Source material:
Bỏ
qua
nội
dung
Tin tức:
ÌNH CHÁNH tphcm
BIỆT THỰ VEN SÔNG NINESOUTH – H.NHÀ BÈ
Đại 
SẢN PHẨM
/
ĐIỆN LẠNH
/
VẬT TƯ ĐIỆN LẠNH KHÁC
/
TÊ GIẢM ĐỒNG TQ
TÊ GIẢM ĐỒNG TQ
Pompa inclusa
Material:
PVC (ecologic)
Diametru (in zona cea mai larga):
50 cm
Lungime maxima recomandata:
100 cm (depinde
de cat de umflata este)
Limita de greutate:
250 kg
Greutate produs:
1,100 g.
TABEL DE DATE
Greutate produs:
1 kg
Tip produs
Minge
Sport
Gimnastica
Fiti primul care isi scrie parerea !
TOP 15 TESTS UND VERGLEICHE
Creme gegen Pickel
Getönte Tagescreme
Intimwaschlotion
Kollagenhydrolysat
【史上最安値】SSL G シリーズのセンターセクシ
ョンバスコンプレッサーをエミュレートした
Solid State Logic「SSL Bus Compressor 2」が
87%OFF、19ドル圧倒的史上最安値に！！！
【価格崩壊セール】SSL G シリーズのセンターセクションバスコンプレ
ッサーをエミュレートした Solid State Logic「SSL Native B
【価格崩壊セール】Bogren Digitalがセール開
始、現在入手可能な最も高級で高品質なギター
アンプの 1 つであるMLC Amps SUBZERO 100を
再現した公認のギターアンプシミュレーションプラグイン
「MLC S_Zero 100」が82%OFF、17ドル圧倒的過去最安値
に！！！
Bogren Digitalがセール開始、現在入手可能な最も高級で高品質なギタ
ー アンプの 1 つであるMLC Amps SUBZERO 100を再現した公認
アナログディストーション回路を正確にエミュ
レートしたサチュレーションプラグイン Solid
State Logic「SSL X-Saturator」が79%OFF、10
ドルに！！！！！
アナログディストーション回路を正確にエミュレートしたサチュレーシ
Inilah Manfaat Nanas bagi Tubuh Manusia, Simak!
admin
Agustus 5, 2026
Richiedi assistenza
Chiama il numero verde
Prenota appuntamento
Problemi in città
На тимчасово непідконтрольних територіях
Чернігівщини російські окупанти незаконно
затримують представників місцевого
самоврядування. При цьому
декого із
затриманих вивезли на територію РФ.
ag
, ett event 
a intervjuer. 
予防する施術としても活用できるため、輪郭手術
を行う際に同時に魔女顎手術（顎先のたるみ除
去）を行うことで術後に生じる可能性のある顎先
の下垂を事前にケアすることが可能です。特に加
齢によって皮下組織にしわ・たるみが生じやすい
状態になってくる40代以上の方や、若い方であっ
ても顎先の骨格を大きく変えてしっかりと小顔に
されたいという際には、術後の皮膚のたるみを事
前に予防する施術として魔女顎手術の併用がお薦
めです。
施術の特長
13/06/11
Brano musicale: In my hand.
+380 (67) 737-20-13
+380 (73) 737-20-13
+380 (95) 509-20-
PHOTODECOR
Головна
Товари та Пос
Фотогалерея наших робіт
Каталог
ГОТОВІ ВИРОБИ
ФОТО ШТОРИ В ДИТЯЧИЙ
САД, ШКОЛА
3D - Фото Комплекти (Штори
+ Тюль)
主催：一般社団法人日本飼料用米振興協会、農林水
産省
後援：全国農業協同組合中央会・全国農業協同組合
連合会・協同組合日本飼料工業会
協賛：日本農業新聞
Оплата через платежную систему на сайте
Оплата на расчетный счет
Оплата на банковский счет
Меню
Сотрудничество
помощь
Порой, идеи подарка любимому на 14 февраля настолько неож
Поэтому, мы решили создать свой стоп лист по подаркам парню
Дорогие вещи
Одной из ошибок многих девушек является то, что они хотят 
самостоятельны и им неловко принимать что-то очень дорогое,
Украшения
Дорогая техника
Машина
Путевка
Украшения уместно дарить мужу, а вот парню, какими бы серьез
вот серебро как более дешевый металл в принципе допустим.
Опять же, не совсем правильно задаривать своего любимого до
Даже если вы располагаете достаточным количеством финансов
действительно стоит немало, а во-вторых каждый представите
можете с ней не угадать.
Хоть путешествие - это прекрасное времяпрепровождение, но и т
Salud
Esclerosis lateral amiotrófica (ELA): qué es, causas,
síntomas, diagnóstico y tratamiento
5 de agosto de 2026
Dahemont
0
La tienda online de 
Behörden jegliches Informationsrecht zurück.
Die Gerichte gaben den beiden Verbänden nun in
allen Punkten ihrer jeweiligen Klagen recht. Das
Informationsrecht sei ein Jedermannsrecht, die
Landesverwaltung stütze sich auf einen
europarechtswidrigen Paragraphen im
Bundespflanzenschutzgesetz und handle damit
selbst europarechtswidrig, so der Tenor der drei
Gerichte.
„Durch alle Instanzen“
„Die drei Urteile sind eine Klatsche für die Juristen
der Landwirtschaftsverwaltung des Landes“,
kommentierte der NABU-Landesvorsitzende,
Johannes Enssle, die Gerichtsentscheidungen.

Exercise directions: Once you find the string "アンプの" in a line of the records, copy that line.

Exercise result:
アンプの 1 つであるMLC Amps SUBZERO 100を
ー アンプの 1 つであるMLC Amps SUBZERO 100を再現した公認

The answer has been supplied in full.